Since we cannot prevent attackers from infiltrating, we must ensure we detect them immediately and then make it impossible for them to advance. We need to regularly use automated attack playbooks to simulate the attack techniques (TTPs) that attackers would use during the persistence phase, and simulate all possible lateral movement paths after gaining initial access.
We must continuously validate every potential pathway, from the office network to critical zones, and from web servers to databases, ensuring these paths are discovered and blocked before they can be genuinely exploited. Naturally, if security validation reveals a lack of technical capabilities, a plan must be urgently made to address it. For example: what if there are no operating system-level audit logs? What if there are no network traffic audit logs?
The Second Data: 70%
In the cloud-based attack and defense exercises we assisted our clients with, nearly 70% of the vulnerabilities weren’t due to zero-day exploits, but rather stemmed from fundamental, common misconfigurations.
What does this mean?
We’ve allocated significant budgets to acquire the most advanced CWPP and CNAPP solutions, trusting these sophisticated tools to protect our cloud assets.
However, the data indicates what often undermines us isn’t advanced hacker techniques, but rather fundamental mistakes. For example: a storage share inadvertently left open to the public internet, an ‘any-any’ security group rule configured for convenient debugging, or an access key hardcoded by a developer.
These issues cannot be resolved merely by purchasing new tools. No matter how powerful a tool’s capabilities, it cannot prevent a misconfiguration from directly leaving the front door wide open.
What should we do? Transform configuration checks into dynamic, continuous validation through simulated attacks.
Stop relying solely on static configuration scan reports. Use an automated platform to continuously simulate scenarios like: “If an AK/SK key is leaked, what could an attacker do with it?” or “If this security group rule is permissive, which internal services can an attacker access?”
Use the results of these simulated attacks to drive the immediate discovery, correction, and hardening of misconfigurations. We can no longer afford to wait for the next monthly or quarterly audit, or discover the root cause only after a security incident occurs.
The Third Data: 40%
In the client security incidents we reviewed, nearly 40% of successful intrusions exploited vulnerabilities that were [patched].
What does this mean?
What does this mean? We hold weekly vulnerability review meetings, pushing operations and development teams to apply patches, and consider the issue resolved once the vulnerability list is cleared, thinking the job is done.

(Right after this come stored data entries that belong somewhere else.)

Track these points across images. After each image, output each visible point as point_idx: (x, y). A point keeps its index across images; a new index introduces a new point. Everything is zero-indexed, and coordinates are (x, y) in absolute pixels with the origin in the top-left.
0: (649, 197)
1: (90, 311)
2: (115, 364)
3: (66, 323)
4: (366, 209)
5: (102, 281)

But the data tells us that applying a patch does not always equate to eliminating the risk. Many times:
- The patch might not have been applied correctly to all relevant assets.
- The patch itself might have issues or be incompatible with business operations, leading to a silent rollback.

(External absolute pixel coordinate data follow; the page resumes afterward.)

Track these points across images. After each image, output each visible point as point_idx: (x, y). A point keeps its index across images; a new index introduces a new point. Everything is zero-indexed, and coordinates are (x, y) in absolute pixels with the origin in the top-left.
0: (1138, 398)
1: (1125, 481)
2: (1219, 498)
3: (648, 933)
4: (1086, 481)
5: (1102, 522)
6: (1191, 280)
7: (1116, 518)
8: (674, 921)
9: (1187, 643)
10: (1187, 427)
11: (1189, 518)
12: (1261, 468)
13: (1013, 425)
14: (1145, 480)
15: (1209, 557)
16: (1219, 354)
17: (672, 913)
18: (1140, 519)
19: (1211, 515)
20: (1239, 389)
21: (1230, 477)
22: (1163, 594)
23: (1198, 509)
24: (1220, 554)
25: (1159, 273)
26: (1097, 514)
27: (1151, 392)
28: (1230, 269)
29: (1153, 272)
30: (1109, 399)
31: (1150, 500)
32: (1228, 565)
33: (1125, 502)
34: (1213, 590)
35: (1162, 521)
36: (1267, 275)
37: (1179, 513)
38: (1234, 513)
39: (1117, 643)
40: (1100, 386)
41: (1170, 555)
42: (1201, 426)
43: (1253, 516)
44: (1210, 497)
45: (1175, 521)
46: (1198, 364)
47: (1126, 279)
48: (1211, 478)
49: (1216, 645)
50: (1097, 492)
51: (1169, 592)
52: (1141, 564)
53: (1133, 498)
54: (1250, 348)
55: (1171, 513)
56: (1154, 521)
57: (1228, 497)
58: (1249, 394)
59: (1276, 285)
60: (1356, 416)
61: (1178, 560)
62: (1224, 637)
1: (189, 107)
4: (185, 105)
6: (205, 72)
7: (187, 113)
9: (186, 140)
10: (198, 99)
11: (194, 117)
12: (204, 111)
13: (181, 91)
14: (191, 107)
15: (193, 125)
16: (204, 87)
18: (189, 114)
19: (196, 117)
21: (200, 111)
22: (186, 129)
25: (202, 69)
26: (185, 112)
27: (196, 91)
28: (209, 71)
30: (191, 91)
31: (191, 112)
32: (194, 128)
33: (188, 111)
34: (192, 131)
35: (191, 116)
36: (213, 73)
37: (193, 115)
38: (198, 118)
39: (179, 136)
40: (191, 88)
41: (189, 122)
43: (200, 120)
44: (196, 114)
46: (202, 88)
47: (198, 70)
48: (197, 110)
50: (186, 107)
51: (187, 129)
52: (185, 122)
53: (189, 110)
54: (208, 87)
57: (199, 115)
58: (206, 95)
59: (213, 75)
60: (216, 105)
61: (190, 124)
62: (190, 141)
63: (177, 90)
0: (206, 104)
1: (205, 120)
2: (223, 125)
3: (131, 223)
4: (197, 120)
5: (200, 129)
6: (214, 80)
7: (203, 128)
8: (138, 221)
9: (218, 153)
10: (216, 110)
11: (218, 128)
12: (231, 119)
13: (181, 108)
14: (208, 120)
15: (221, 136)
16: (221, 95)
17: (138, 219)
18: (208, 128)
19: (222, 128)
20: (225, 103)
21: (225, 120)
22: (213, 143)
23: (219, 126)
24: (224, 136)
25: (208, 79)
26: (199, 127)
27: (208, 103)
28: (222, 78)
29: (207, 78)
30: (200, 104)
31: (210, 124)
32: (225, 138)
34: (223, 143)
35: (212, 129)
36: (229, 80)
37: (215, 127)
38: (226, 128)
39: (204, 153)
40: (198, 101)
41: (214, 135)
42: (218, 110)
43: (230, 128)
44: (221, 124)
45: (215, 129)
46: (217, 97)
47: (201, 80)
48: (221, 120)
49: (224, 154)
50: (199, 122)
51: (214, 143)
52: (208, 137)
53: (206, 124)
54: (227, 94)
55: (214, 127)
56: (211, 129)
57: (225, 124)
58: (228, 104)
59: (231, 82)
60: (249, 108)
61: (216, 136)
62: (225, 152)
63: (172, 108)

- Attackers might use a new technique to bypass the patch.
We become satisfied seeing the vulnerability disappear from the scan report, but we fail to validate whether the attack vector exploiting that vulnerability has actually been neutralized.
What should we do?
Incorporate a mandatory security validation step into the vulnerability remediation process. When operations or development teams report a vulnerability as fixed, the work isn’t over. The security team must immediately use the ATLASSecurity Validation Platform to re-run the attack playbook specifically targeting that vulnerability. Only when the attack simulation shows ‘no longer successfully exploitable’ can that vulnerability remediation ticket be truly closed.
These three data converge on the same conclusion: the focus of our security efforts is shifting from assumption to proof.

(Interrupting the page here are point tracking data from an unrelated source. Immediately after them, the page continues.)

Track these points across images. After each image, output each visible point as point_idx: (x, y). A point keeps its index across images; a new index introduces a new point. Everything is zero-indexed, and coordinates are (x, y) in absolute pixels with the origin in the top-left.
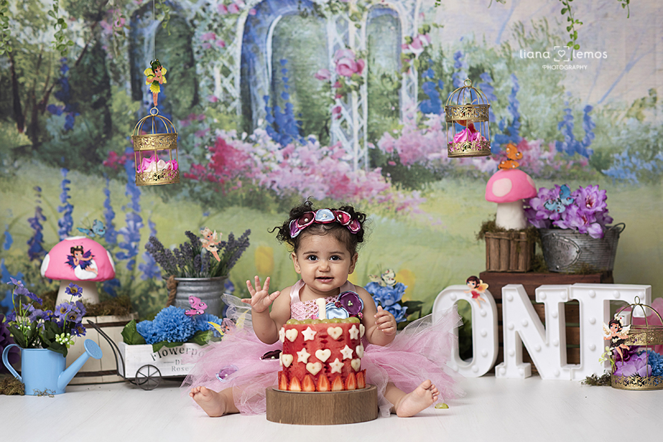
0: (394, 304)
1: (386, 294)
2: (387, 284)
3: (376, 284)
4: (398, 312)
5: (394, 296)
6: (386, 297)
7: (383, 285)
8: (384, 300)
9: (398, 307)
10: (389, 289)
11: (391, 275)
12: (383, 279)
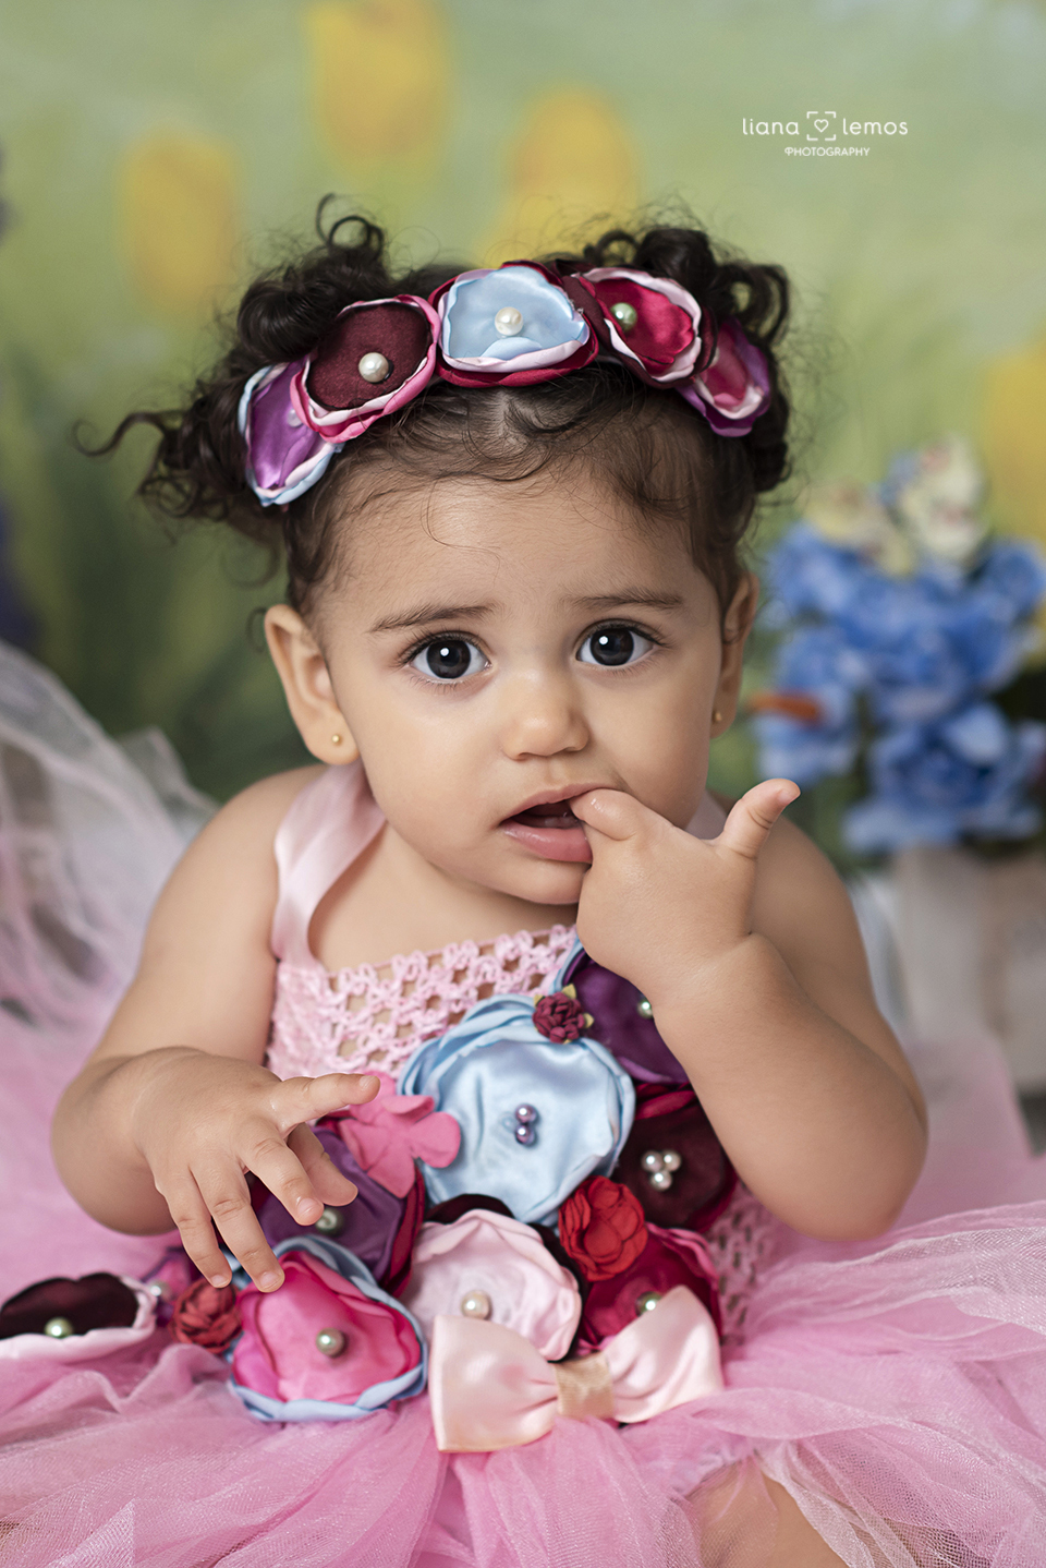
0: (962, 706)
1: (901, 645)
2: (920, 553)
3: (851, 559)
4: (983, 773)
5: (965, 648)
6: (908, 665)
7: (896, 561)
8: (891, 682)
9: (981, 736)
10: (934, 592)
11: (956, 481)
12: (895, 517)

We can no longer assume that a lack of alerts means security; we can no longer assume that deploying tools equates to effectiveness; we can no longer assume that applying patches resolves risks.
The core value of the ATLAS Security Validation Platform is to help our clients achieve this transformation from “I think so” to “I am certain”. By using continuous, automated security validation data, we can guide our limited resources to be invested in mitigating the most real and urgent risk impacts.